La Chine promet des droits aux citoyens nés en violation de la politique de l’enfant unique

 Le gouvernement chinois vient de faire la promesse que plus de treize millions de Chinois actuellement dans l’irrégularité (une grande partie d’entre eux en raison de la politique de l’enfant unique récemment réformée par le pouvoir central) vont pouvoir faire une demande de hùjí. L’obtention de ce document, qui fait à la fois office de livret de famille et de passeport intérieur, devrait grandement leur faciliter la vie en matière d’accès aux soins ou à l’éducation.

(Photo Flickr/ leniners)
(Photo Flickr/ leniners)

Le 29 octobre dernier, la Chine annonçait officiellement la fin de la politique de l’enfant unique. Cette politique publique de contrôle des naissances interdisait jusque-là à la majorité des couples chinois (exception faite de la plupart des minorités ethniques) d’avoir plus d’un enfant, sous peine de devoir payer une forte amende pour régulariser leur situation. Depuis maintenant un peu plus d’un mois, tous les couples de Chine peuvent avoir deux enfants s’ils le souhaitent.

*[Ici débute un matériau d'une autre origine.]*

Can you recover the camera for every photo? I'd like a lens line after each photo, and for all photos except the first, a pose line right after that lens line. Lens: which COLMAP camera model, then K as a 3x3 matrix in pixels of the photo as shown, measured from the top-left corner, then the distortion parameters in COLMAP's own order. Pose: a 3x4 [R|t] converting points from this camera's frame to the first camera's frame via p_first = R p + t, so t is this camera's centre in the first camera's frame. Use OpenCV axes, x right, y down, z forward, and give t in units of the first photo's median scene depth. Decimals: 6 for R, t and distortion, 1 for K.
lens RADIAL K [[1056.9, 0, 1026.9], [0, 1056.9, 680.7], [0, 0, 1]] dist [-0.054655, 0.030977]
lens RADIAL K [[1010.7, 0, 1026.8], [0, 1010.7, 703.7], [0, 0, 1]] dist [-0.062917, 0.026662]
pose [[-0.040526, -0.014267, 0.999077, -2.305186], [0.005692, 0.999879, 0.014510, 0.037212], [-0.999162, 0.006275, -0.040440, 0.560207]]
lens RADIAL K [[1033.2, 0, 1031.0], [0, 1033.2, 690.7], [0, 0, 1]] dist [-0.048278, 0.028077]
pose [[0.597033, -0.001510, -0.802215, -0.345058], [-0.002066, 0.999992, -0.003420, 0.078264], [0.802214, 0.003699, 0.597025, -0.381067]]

Si elle a bien permis d’obtenir une baisse du taux de fécondité, cette politique, qui était en vigueur depuis 1979, a aussi eu un impact énorme sur la vie des millions de couples de Chinois dont beaucoup ont dû avoir recours à l’avortement, voire parfois même subir une stérilisation forcée. Pourtant, les premières victimes de la politique de l’enfant unique sont très certainement les « enfants noirs ». Ces enfants cachés, par peur de représailles, par des familles n’ayant pas respecté la loi et dans l’incapacité de s’acquitter de l’amende encourue.

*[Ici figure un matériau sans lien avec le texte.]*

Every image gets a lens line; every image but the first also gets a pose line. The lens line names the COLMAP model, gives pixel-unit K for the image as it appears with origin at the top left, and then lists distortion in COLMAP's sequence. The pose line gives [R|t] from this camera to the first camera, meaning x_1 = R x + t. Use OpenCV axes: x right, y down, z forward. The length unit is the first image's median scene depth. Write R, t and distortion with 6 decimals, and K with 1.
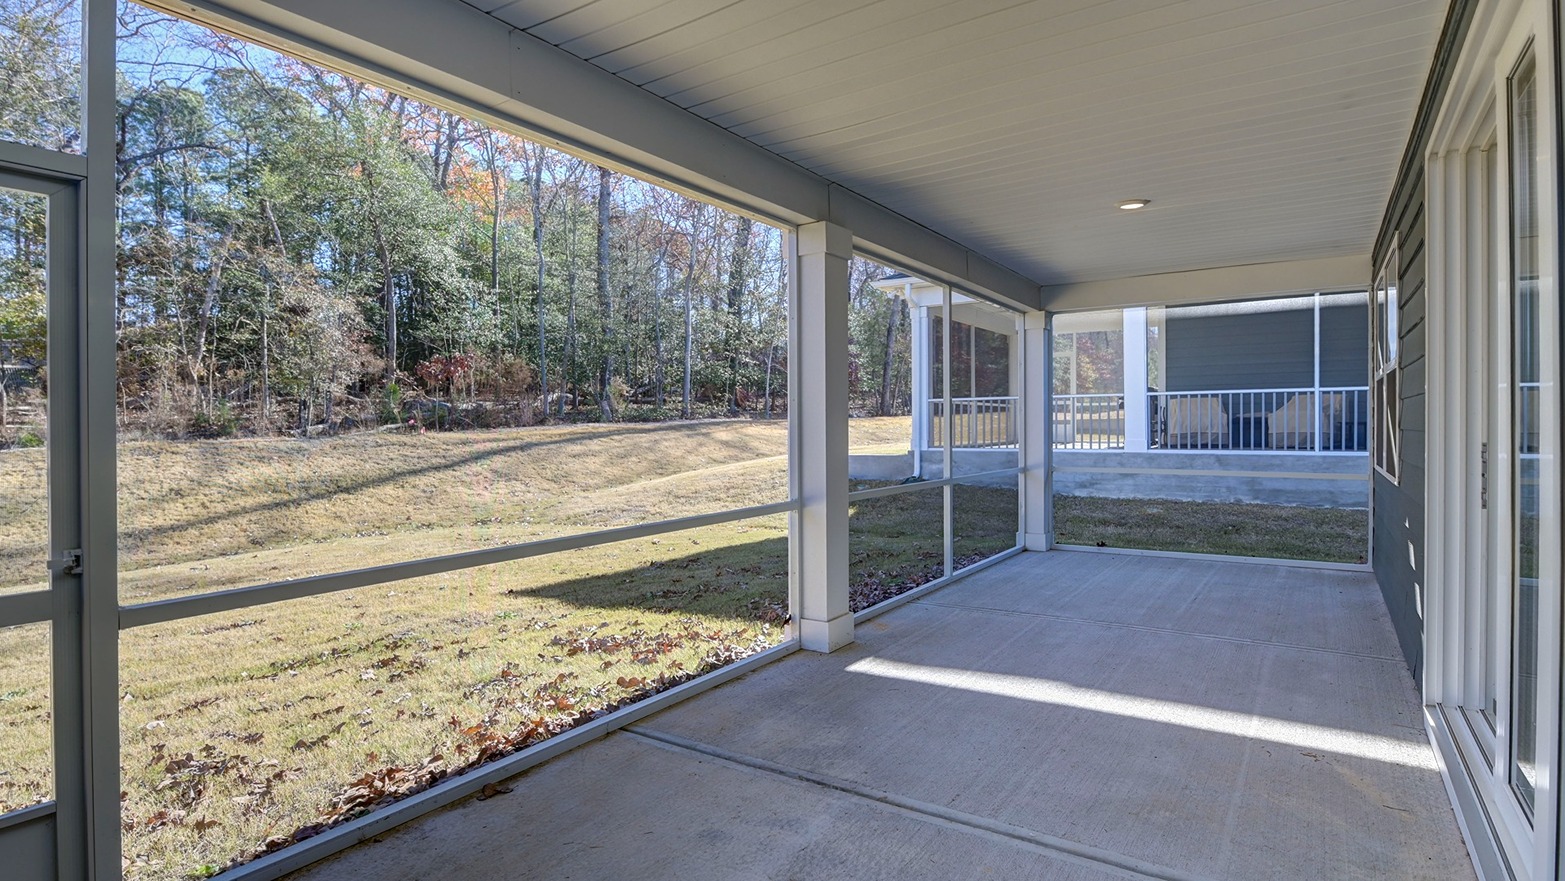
lens RADIAL K [[763.8, 0, 771.7], [0, 763.8, 433.6], [0, 0, 1]] dist [0.002191, -0.008243]
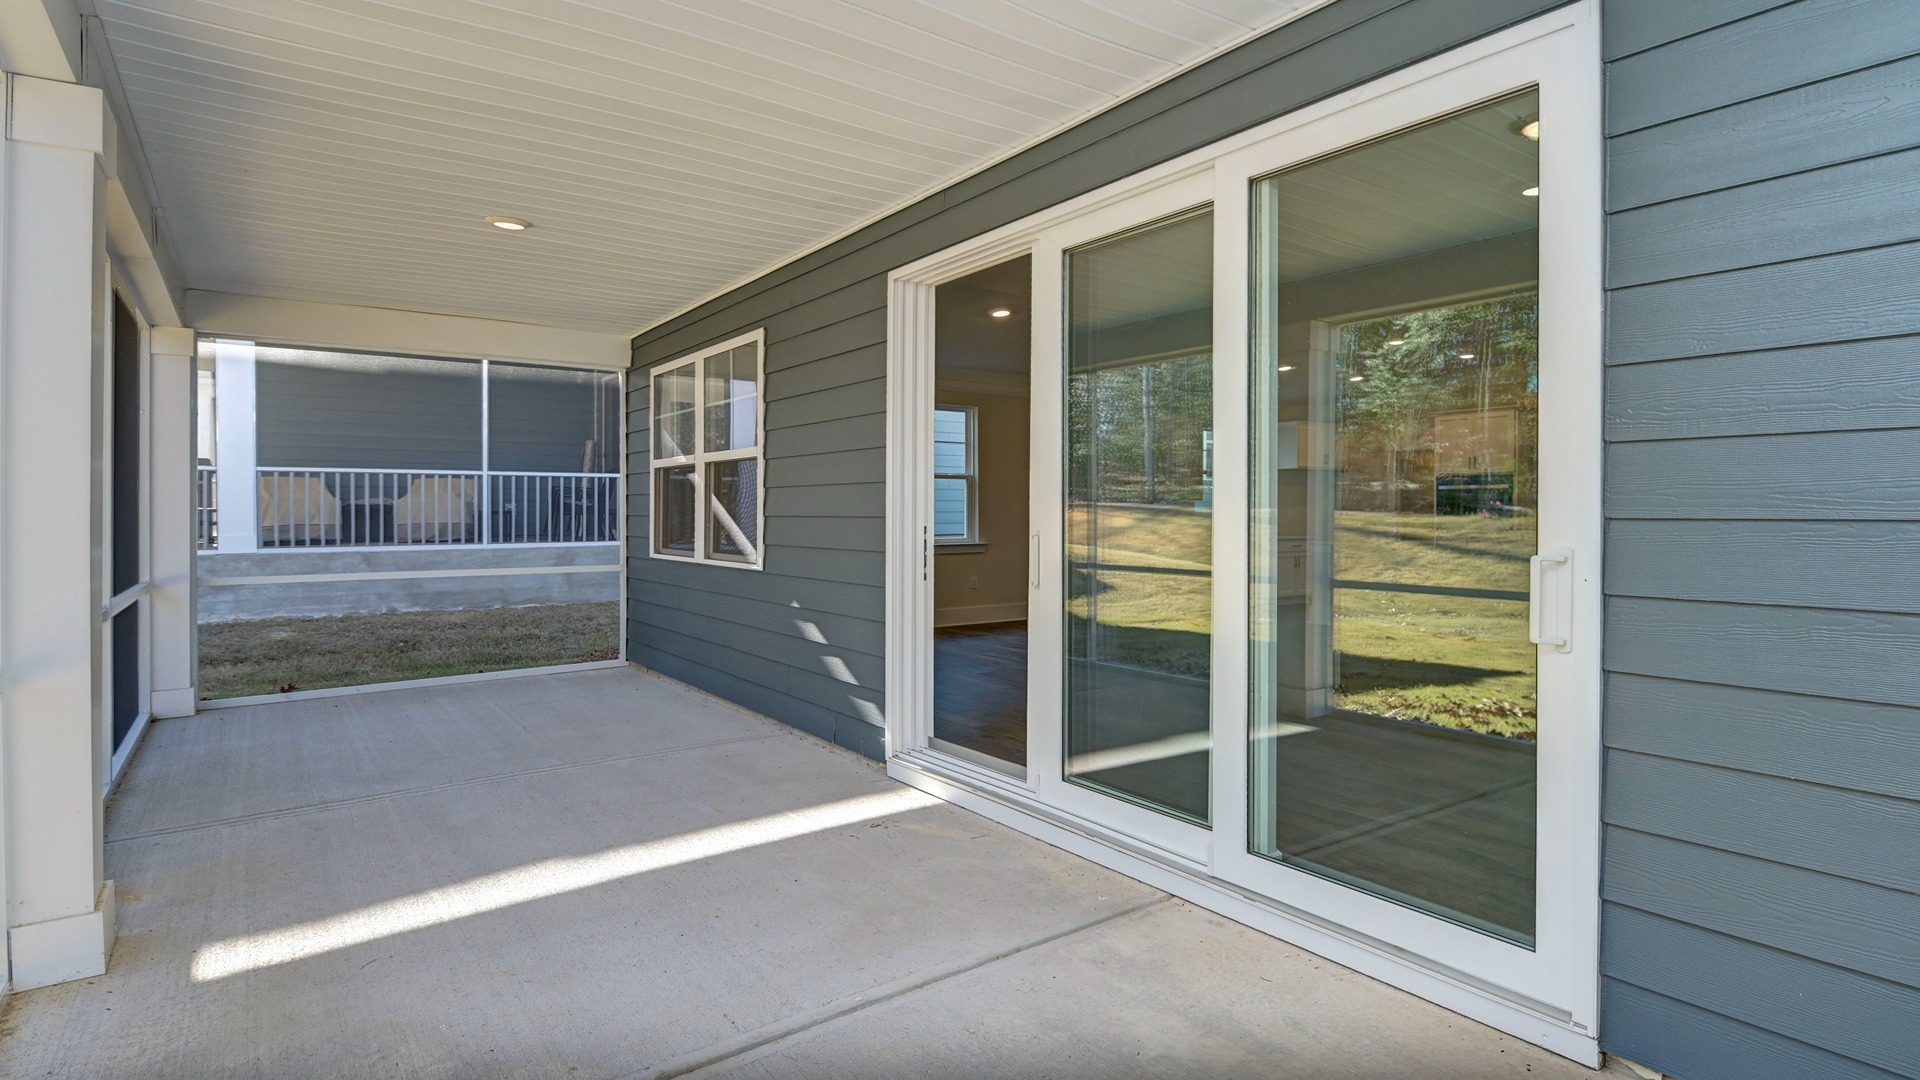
lens RADIAL K [[967.2, 0, 971.2], [0, 967.2, 520.1], [0, 0, 1]] dist [-0.016422, -0.000323]
pose [[0.333908, -0.003516, 0.942599, -0.125429], [0.009435, 0.999955, 0.000388, 0.000613], [-0.942558, 0.008763, 0.333927, 0.108429]]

Démunis d’acte de naissance ou de papiers d’identité, ces enfants n’ont souvent aucun moyen d’accéder au système éducatif, ni d’obtenir des soins médicaux ou encore d’exercer un travail déclaré. Les chiffres du recensement de 2010 ont de quoi donner le tournis. On compterait près de 13 millions d’« enfants noirs », soit près d’un pour cent de la population du pays.

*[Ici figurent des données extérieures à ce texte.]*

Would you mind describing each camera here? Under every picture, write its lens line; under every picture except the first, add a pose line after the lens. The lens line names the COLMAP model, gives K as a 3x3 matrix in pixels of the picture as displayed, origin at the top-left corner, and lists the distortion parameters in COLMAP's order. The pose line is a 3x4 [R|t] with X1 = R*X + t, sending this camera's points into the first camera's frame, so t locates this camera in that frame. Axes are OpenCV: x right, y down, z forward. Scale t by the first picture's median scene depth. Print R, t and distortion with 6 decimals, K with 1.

Heureusement, cette aberration devrait prochainement toucher à sa fin. En effet, le gouvernement chinois vient de promettre que les « enfants noirs » pourront bientôt faire une demande de hùjí, un document faisant à la fois office de livret de famille et de passeport intérieur, comme le rapporte un récent article paru sur le site Internet de l’agence de presse nationale chinoise Xinhua. La mesure concernerait également une partie des orphelins de Chine ainsi qu’un certain nombre de sans-abris.

Il semblerait donc que le gouvernement ait tenu parole. Au moment de l’abandon de la politique de l’enfant unique en octobre dernier, il avait effectivement promis de « résoudre le problème d’accession au hùjí pour les personnes dans l’illégalité », mentionnant dans un communiqué qu’il s’agissait-là d’un « droit fondamental ».

Pourtant, malgré cette nouvelle annonce, certains demeurent encore dubitatifs, comme l’explique le Guardian dans un article, notamment car la régularisation de ces millions de personnes devrait se faire au niveau régional. En Chine, peu importe leur nature, les réformes ne se traduisent malheureusement pas toujours par des changements concrets sur le terrain.